If your fencer competed at the recent SYC here in Rochester as their first major tournament, or has recently travelled to a larger tournament, they may have experienced a formal tournament equipment check for the first time.
Equipment check serves two purposes: proper function and safety. Functional testing verifies equipment is working properly and ensures a fair bout. Safety testing verifies there are no issues with the equipment that could cause injury.
Here is a list of what a fencer needs to take to equipment check, and for what the armorers are checking:
- Two or three body cords: The armorer will attach these to an ohmmeter that verifies the conductivity of each cord. They will often wiggle and stretch the cords at the end when attached to the meter to make sure there aren’t any breaks in the wire
- Two or three mask cords: These are tested just like the body cords
- Lamé (foil/saber): The armorer rubs a metal weight or probe attached to an ohmmeter across the garment to make sure that there aren’t “dead spots” where an opponent’s touch wouldn’t register
- Mask: There is both a function and a safety test for masks. For foil and saber, the mask is checked for conductivity, especially the lamé material on the bib. For all weapons a metal punch tool is often used to make sure the face mask is still structurally sound. If the metal punch penetrates the wire mesh protecting the face, the mask fails
- Glove: All gloves are safety inspected for holes, and saber gloves are tested for conductivity in the same manner as the lamé
Not every tournament will test all the above. There’s usually a sign by the armory/equipment check area listing what equipment is to be tested. If there is no sign, just bring all the above to the equipment check table.

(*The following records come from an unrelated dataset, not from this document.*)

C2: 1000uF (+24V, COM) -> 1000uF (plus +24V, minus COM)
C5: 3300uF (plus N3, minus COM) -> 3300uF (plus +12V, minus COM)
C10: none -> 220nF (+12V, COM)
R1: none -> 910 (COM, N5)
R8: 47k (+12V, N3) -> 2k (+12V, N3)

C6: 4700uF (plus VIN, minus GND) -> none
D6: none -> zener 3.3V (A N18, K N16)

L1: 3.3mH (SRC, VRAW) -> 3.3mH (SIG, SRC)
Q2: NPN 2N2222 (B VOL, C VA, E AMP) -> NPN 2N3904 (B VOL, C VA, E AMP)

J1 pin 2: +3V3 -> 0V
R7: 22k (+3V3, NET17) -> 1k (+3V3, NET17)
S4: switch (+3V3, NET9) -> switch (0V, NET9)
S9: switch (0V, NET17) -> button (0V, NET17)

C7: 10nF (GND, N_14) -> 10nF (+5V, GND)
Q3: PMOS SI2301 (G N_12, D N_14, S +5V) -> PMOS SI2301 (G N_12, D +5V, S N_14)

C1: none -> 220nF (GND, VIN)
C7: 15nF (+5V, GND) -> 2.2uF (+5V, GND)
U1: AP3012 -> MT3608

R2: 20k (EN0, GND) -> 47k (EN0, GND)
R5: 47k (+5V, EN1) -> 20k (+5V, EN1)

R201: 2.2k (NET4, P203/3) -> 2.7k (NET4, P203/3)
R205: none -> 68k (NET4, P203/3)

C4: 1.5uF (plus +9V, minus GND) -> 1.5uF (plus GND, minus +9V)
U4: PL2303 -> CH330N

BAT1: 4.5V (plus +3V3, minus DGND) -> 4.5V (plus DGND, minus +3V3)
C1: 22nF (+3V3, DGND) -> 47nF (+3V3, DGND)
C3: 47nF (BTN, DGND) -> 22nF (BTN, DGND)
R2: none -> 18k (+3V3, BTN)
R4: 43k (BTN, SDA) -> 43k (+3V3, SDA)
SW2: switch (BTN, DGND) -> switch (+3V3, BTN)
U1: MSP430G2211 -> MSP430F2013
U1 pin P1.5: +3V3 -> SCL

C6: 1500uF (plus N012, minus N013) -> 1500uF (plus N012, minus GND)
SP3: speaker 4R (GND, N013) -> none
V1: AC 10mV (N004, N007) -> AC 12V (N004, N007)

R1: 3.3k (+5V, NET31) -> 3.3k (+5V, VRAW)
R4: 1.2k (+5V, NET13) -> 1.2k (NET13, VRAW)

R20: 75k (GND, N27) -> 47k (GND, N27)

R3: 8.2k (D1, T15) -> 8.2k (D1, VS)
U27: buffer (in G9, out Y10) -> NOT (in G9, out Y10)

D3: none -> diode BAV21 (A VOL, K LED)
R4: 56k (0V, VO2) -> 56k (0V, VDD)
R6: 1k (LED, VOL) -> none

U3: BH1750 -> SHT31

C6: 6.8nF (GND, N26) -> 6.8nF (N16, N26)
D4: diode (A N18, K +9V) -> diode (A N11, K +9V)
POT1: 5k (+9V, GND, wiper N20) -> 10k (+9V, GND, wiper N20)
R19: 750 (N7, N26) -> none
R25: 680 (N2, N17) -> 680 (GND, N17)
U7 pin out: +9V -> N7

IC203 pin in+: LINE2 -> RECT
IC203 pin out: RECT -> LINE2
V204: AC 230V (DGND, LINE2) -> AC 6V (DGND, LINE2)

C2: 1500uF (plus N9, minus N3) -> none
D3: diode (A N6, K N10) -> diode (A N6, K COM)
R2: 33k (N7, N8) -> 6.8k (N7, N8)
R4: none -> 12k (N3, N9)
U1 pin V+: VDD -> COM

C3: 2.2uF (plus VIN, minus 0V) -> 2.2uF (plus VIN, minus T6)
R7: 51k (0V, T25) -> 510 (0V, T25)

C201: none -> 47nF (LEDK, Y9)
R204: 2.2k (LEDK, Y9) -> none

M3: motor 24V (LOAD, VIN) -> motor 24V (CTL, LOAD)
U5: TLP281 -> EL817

Once equipment is checked and passes, it is marked so that the referee on the strip (at both pools and DEs) can verify the fencer’s equipment has been tested. Typically, a small ink stamp with a logo for the tournament is applied to the mask bib, foil/saber lamé, and glove. A long-used lamé or mask can begin to look like a passport, with the many inspection stamps that act as reminders of all your fencing travels!
Body and mask cords have a small strip of colored tape applied to indicate they have passed inspection, but any old inspection tape is removed each tournament. The tape color used for each tournament varies. Below is a photo of an inspection tape marker on a body cord.
My daughter Megan offers the following tips to make things easier and faster at equipment check:
- Be prepared when you walk up to the check table! Don’t bring your whole fencing bag to the desk, just bring the items to be tested
- Have your foil/saber lamé zipped and right side out
- Have your body cords and mask cords untangled (Megan drapes them around her neck in what she calls the “body cord princess” manner). Remove any colored tape from previous equipment checks (a seam ripper works great for this, and is a good item to keep in your fencing bag)
When a piece of equipment doesn’t pass (and eventually this will happen), remember that the armorer is just doing their job! Armorers are often fencing parents who will sympathize with the sudden need to run to an equipment vendor to buy a last-minute replacement. They are making sure the tournament runs smoothly and fairly with everyone having working equipment, and that your fencer is safe. If you need to buy any last-minute replacements for failed equipment, it needs to be checked and marked too, but the armorers will often offer to just have you come back directly to the table and skip any line when you come back.
In closing, all fencers should perform periodic checks of their own equipment. Your coach can help with this if it is new to you. Don’t rely on tournament checks to discover your equipment is non-functional or unsafe.